152HER HONOUR: ‑ ‑ ‑ but not for depression.
153MS WOODWARD: Yes.
154HER HONOUR: Your client has been coping, although I'm sure with some distress at the thoughts of what's happening and suffering these symptoms. I am prepared to put a custody note that assessment for symptoms of depression is recommended.
155MS WOODWARD: I'd be grateful.
156HER HONOUR: Assessment and possible treatment for symptoms of depression ‑ ‑ ‑
157MS WOODWARD: Thank you, Your Honour, I'd be very grateful.
158HER HONOUR: ‑ ‑ ‑ should be noted. I won't provide the reports as such, but it at least alerts the custodial authorities to the type of assessments they might need - matters they should consider. And particularly when it's obvious that an interpreter will be needed.
159MS WOODWARD: Yes.
160HER HONOUR: That can be drawn to their attention in advance.
161MS WOODWARD: He certainly - it is clear that he does attend for physical medical ailments, he seeks out assistance, but it's not clear that he's ever mentioned the other issues. Thank you, Your Honour.
162HER HONOUR: All right. I'm about to adjourn, I'll stay nearby to sign the order to facilitate Mr Lee's handling, but do you want access to talk to Mr Lee before he leaves the courtroom, or will you see him downstairs?
163MS WOODWARD: If I might be permitted to speak with Mr Lee in court, Your Honour. I'm not sure about this interpreter, I haven't spoken to her, but some interpreters, there's a practice that they're not willing to attend down in the cells.

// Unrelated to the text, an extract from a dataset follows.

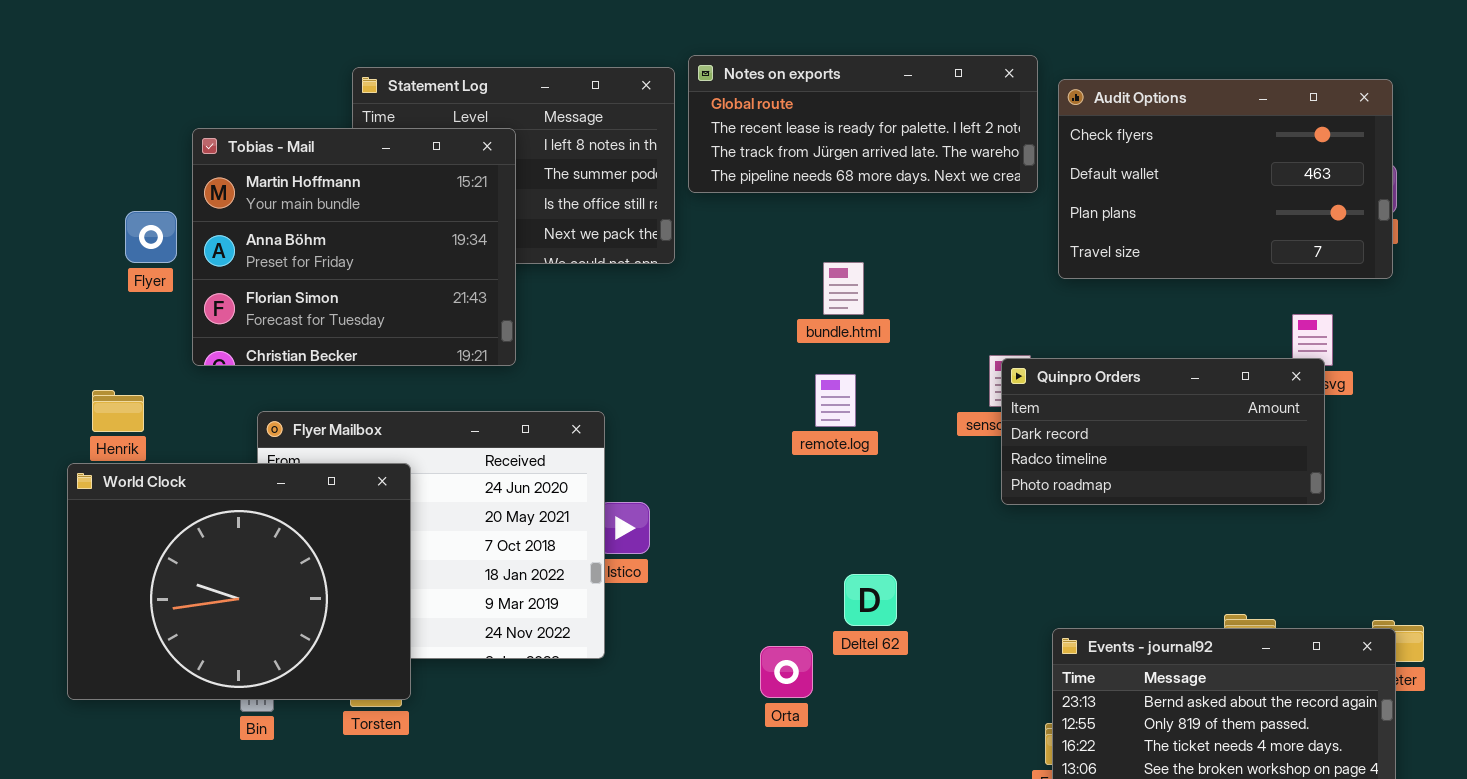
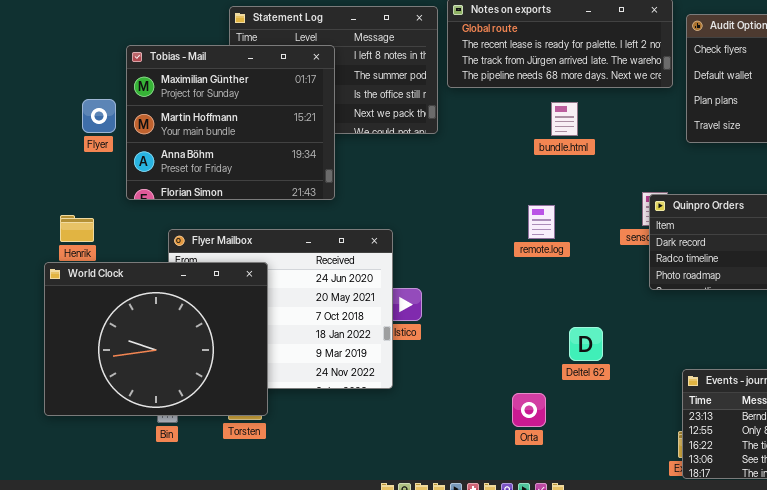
Tobias - Mail: [192,128,516,366] -> [126,45,335,200], scrolled up 1 row
bundle.html: [823,262,864,315] -> [551,102,578,136], moved
Deltel 62: [844,574,897,626] -> [569,327,603,361], moved
Orta: [760,646,813,698] -> [512,393,546,427], moved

164HER HONOUR: Downstairs.
165MS WOODWARD: So if I might be permitted to speak to him?
166HER HONOUR: All right. I think in the circumstances, as it's necessary that there be an interpreter to assist Ms Woodward to discuss the result with her client, I will ask that he be allowed to remain for a reasonable time in the courtroom.
167SECURITY OFFICER: Yes, Your Honour.
168HER HONOUR: I will leave without seeing him taken out of the courtroom. So that the interpreter and counsel can confer with him here.
169SECURITY OFFICER: Yes, Your Honour.
170HER HONOUR: Thank you.
171MR DHILLON: Thank you. And I again apologise for what transpired this morning to the court and to my learned friend.
172HER HONOUR: Thank you. It's also to Ms Woodward.
173MR DHILLON: Yes.
174HER HONOUR: And it's unfortunate that the whole system has to reboot. It was fortunate that I wasn't listed to hear anything else today.
175MR DHILLON: It was, Your Honour.
176HER HONOUR: Or I couldn't have been as flexible as I have been, because we've taken what would have been half of the afternoon session had I been sitting in another case as I had expected to be, but it's a bit fortunate that for some reason there are fewer civil cases to be heard this week. All right, I will adjourn the court till 10.30 tomorrow, leave the Bench, but I won't go far because I will sign this order as soon as I can.